==== RECORDS FOR THIS TASK
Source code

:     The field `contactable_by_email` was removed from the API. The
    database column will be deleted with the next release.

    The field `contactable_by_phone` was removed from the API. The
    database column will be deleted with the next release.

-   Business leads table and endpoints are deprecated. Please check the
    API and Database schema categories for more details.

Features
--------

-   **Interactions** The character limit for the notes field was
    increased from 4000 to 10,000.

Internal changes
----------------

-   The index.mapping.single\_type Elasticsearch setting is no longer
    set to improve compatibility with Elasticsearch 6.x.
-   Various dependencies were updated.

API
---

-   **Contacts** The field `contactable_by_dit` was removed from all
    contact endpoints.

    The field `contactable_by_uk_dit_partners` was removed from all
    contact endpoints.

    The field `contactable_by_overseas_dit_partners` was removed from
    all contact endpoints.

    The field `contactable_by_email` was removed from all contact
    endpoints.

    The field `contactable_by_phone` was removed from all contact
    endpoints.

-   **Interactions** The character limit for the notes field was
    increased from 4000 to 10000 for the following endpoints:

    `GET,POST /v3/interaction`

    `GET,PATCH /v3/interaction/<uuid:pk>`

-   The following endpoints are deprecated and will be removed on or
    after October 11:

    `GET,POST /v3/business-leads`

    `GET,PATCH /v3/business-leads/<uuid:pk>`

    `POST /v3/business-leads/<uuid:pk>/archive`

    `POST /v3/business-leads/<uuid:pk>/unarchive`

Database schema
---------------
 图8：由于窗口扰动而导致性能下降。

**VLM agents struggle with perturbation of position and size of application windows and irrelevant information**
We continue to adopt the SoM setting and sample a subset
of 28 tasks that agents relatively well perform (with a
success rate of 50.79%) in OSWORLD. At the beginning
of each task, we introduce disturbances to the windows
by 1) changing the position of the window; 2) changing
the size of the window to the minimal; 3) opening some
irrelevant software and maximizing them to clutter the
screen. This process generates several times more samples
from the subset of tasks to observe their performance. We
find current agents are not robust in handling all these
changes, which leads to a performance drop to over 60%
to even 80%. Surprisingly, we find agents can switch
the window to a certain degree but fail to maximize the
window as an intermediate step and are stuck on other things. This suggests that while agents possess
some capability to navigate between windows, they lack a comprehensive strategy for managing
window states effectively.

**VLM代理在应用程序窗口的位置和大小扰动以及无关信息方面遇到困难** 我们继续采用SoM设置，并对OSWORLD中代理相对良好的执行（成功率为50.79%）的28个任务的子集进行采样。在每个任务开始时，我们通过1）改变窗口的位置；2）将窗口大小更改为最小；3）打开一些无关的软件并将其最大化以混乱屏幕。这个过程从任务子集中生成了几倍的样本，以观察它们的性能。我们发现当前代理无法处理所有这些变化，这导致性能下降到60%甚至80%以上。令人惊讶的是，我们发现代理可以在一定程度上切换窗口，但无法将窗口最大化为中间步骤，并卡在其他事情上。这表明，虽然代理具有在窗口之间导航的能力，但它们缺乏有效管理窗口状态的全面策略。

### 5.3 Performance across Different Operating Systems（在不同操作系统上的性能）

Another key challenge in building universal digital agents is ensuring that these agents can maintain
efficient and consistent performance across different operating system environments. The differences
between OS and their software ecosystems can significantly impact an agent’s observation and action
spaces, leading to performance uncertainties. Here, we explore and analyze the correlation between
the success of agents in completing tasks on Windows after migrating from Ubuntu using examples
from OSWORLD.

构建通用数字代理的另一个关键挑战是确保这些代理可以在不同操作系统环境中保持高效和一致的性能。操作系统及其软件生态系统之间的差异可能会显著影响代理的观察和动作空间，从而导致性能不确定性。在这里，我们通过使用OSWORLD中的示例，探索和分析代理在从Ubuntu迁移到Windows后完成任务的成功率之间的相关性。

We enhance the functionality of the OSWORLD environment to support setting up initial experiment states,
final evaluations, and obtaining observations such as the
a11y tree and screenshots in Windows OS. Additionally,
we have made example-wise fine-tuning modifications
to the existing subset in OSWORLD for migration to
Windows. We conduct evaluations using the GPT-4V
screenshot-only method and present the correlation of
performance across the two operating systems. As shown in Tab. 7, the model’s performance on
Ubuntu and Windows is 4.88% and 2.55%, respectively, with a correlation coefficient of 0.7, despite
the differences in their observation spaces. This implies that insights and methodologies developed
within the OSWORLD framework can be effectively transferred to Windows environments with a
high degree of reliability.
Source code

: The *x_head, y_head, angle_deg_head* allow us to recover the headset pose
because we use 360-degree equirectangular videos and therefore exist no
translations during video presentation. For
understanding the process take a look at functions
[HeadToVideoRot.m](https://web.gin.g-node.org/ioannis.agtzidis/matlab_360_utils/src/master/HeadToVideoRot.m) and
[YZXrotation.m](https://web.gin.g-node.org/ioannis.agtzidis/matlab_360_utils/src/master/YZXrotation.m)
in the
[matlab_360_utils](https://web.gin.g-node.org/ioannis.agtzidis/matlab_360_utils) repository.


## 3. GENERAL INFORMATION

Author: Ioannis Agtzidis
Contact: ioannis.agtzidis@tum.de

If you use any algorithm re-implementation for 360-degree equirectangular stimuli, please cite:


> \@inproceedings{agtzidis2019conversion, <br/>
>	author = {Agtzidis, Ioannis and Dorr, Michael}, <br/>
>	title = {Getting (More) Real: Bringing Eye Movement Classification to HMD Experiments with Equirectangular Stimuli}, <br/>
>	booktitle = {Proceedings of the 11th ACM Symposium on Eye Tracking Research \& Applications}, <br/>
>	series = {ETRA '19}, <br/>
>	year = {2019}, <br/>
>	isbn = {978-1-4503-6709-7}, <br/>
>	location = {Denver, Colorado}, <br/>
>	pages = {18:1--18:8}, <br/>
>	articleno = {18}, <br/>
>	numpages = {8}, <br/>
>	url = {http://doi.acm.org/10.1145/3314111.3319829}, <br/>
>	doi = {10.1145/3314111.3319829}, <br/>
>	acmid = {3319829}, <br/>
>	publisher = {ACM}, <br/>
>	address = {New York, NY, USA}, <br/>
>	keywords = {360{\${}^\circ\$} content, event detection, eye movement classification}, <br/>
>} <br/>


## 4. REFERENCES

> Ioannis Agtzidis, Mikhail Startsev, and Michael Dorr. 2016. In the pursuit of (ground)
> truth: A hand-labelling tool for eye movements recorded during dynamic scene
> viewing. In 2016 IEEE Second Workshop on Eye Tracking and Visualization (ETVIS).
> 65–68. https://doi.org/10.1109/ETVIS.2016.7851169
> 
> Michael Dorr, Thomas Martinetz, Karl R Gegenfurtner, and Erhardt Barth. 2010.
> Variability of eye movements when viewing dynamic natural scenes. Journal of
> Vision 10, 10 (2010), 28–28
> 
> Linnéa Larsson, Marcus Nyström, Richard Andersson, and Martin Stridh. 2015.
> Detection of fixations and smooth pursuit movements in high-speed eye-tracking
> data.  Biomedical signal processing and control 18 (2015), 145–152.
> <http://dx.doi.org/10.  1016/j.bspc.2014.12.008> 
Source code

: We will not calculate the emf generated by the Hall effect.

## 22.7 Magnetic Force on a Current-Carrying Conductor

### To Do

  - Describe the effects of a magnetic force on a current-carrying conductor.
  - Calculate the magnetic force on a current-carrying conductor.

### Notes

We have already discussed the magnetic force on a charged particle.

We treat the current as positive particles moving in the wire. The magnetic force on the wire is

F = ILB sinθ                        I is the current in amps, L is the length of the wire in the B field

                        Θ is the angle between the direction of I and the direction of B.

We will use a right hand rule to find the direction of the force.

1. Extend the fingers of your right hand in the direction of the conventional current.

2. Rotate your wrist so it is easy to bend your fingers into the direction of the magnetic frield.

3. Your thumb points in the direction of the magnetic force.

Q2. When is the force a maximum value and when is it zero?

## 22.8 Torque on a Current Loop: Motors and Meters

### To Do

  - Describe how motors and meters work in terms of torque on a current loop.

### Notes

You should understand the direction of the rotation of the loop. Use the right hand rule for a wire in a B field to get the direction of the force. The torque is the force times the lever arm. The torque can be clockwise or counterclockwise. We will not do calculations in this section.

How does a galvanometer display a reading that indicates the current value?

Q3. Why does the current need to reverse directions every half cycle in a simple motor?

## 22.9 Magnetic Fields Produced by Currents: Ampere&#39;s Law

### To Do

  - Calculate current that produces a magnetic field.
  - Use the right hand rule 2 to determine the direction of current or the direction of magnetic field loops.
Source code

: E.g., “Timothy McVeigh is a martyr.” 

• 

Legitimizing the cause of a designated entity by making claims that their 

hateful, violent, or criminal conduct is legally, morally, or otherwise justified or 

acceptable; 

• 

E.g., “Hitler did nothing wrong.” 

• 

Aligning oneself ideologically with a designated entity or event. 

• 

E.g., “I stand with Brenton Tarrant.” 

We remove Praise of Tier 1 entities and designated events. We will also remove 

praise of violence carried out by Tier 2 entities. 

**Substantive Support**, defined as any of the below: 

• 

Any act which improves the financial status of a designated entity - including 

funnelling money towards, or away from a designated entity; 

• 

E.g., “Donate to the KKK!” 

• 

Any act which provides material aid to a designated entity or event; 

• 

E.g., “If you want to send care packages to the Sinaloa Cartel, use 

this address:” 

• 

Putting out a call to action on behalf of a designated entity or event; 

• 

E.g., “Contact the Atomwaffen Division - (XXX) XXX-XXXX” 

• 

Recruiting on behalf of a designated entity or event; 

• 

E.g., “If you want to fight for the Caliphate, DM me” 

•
========
TASK OBJECTIVE:
Only the lines from the start of the material through the line bearing "Please check the" are needed, restated exactly, with both end lines included.

RESULT OF THE EXERCISE:
Source code

:     The field `contactable_by_email` was removed from the API. The
    database column will be deleted with the next release.

    The field `contactable_by_phone` was removed from the API. The
    database column will be deleted with the next release.

-   Business leads table and endpoints are deprecated. Please check the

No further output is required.